═══ Source data ═══
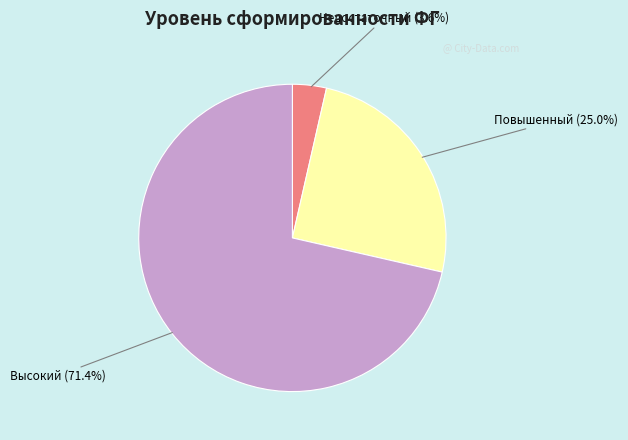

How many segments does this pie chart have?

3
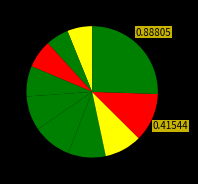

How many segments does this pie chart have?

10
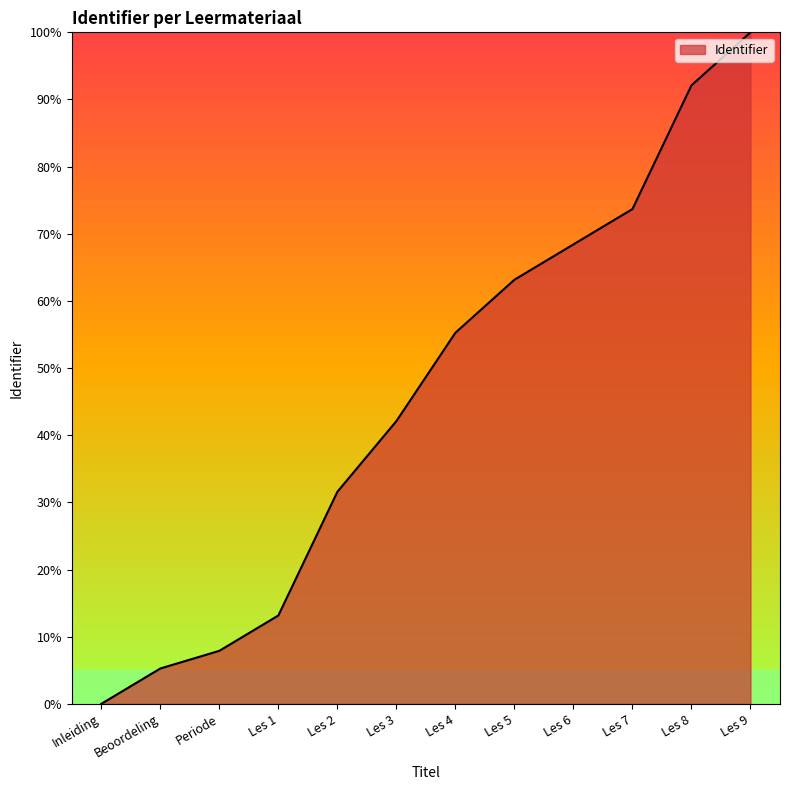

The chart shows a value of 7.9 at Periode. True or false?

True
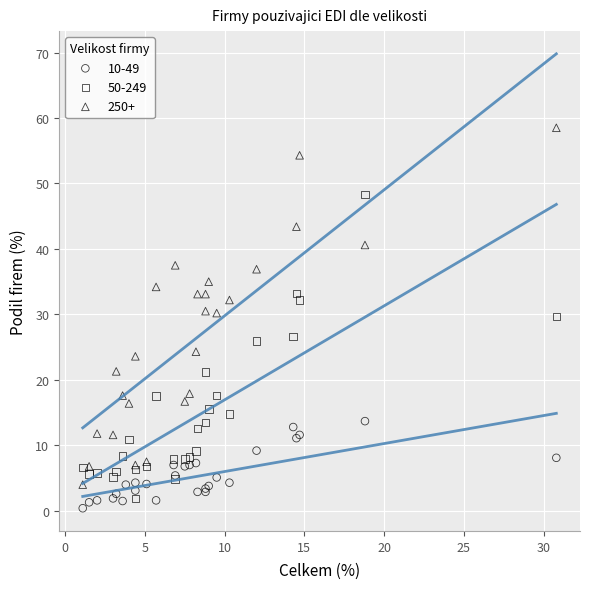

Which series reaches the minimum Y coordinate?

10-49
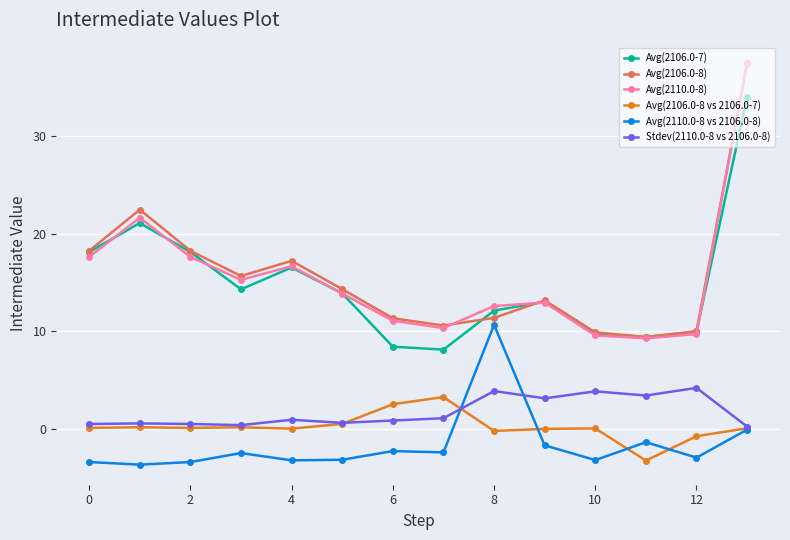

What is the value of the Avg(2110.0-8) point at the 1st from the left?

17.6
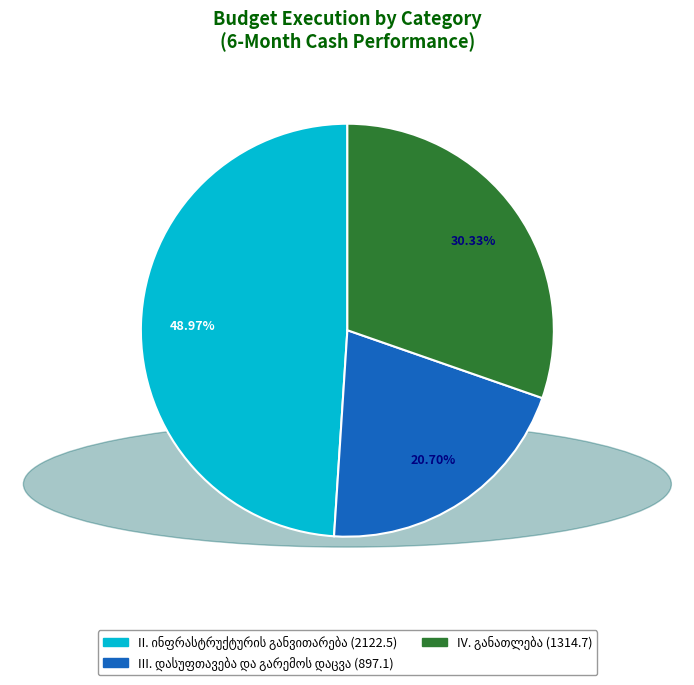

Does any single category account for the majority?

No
═══
■ Work required
Write out the lines above again, putting "circle graph" wherever "pie chart" appears and keeping everything else the same. Leave the pictures out.

■ Task solution
How many segments does this circle graph have?

3

How many segments does this circle graph have?

10

The chart shows a value of 7.9 at Periode. True or false?

True

Which series reaches the minimum Y coordinate?

10-49

What is the value of the Avg(2110.0-8) point at the 1st from the left?

17.6

Does any single category account for the majority?

No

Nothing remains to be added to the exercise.